Dataset entries
------------

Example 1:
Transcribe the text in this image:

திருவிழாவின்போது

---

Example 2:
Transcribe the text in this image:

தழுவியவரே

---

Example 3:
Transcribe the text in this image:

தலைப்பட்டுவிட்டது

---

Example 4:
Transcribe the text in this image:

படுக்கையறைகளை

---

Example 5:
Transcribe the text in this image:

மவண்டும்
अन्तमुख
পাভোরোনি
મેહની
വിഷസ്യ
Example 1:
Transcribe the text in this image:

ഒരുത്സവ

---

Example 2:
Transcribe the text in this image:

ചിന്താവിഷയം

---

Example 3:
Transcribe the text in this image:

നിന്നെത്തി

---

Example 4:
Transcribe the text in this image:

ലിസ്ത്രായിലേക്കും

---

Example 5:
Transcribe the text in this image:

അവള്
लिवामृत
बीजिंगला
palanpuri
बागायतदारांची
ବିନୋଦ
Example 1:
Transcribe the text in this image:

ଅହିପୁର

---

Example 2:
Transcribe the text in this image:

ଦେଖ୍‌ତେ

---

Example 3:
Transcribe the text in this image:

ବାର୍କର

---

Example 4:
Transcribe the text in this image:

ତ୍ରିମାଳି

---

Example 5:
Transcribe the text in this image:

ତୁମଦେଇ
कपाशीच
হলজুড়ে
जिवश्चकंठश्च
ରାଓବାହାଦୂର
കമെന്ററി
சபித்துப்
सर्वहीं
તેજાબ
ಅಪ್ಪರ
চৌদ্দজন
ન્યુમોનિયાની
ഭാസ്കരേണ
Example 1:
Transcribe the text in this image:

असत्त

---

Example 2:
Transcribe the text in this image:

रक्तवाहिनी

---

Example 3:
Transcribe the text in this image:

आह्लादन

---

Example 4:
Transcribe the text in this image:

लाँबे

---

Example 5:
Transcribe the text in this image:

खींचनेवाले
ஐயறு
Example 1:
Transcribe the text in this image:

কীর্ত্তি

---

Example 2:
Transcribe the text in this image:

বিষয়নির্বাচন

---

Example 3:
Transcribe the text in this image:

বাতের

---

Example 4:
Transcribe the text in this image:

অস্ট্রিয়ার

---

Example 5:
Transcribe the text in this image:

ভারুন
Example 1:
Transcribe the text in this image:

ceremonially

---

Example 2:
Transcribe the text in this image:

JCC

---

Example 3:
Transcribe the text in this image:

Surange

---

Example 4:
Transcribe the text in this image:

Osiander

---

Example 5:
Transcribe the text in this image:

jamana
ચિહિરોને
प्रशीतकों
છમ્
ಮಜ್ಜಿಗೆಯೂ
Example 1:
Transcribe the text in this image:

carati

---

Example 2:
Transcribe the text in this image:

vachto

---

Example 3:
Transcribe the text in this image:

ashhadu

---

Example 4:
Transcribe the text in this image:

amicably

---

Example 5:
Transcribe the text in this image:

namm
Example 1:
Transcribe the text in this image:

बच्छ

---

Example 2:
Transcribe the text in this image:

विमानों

------------

* ABOUT THIS EXERCISE
The answer must be the data above, repeated exactly as it stands.

* THE COMPLETED TASK
Example 1:
Transcribe the text in this image:

திருவிழாவின்போது

---

Example 2:
Transcribe the text in this image:

தழுவியவரே

---

Example 3:
Transcribe the text in this image:

தலைப்பட்டுவிட்டது

---

Example 4:
Transcribe the text in this image:

படுக்கையறைகளை

---

Example 5:
Transcribe the text in this image:

மவண்டும்
अन्तमुख
পাভোরোনি
મેહની
വിഷസ്യ
Example 1:
Transcribe the text in this image:

ഒരുത്സവ

---

Example 2:
Transcribe the text in this image:

ചിന്താവിഷയം

---

Example 3:
Transcribe the text in this image:

നിന്നെത്തി

---

Example 4:
Transcribe the text in this image:

ലിസ്ത്രായിലേക്കും

---

Example 5:
Transcribe the text in this image:

അവള്
लिवामृत
बीजिंगला
palanpuri
बागायतदारांची
ବିନୋଦ
Example 1:
Transcribe the text in this image:

ଅହିପୁର

---

Example 2:
Transcribe the text in this image:

ଦେଖ୍‌ତେ

---

Example 3:
Transcribe the text in this image:

ବାର୍କର

---

Example 4:
Transcribe the text in this image:

ତ୍ରିମାଳି

---

Example 5:
Transcribe the text in this image:

ତୁମଦେଇ
कपाशीच
হলজুড়ে
जिवश्चकंठश्च
ରାଓବାହାଦୂର
കമെന്ററി
சபித்துப்
सर्वहीं
તેજાબ
ಅಪ್ಪರ
চৌদ্দজন
ન્યુમોનિયાની
ഭാസ്കരേണ
Example 1:
Transcribe the text in this image:

असत्त

---

Example 2:
Transcribe the text in this image:

रक्तवाहिनी

---

Example 3:
Transcribe the text in this image:

आह्लादन

---

Example 4:
Transcribe the text in this image:

लाँबे

---

Example 5:
Transcribe the text in this image:

खींचनेवाले
ஐயறு
Example 1:
Transcribe the text in this image:

কীর্ত্তি

---

Example 2:
Transcribe the text in this image:

বিষয়নির্বাচন

---

Example 3:
Transcribe the text in this image:

বাতের

---

Example 4:
Transcribe the text in this image:

অস্ট্রিয়ার

---

Example 5:
Transcribe the text in this image:

ভারুন
Example 1:
Transcribe the text in this image:

ceremonially

---

Example 2:
Transcribe the text in this image:

JCC

---

Example 3:
Transcribe the text in this image:

Surange

---

Example 4:
Transcribe the text in this image:

Osiander

---

Example 5:
Transcribe the text in this image:

jamana
ચિહિરોને
प्रशीतकों
છમ્
ಮಜ್ಜಿಗೆಯೂ
Example 1:
Transcribe the text in this image:

carati

---

Example 2:
Transcribe the text in this image:

vachto

---

Example 3:
Transcribe the text in this image:

ashhadu

---

Example 4:
Transcribe the text in this image:

amicably

---

Example 5:
Transcribe the text in this image:

namm
Example 1:
Transcribe the text in this image:

बच्छ

---

Example 2:
Transcribe the text in this image:

विमानों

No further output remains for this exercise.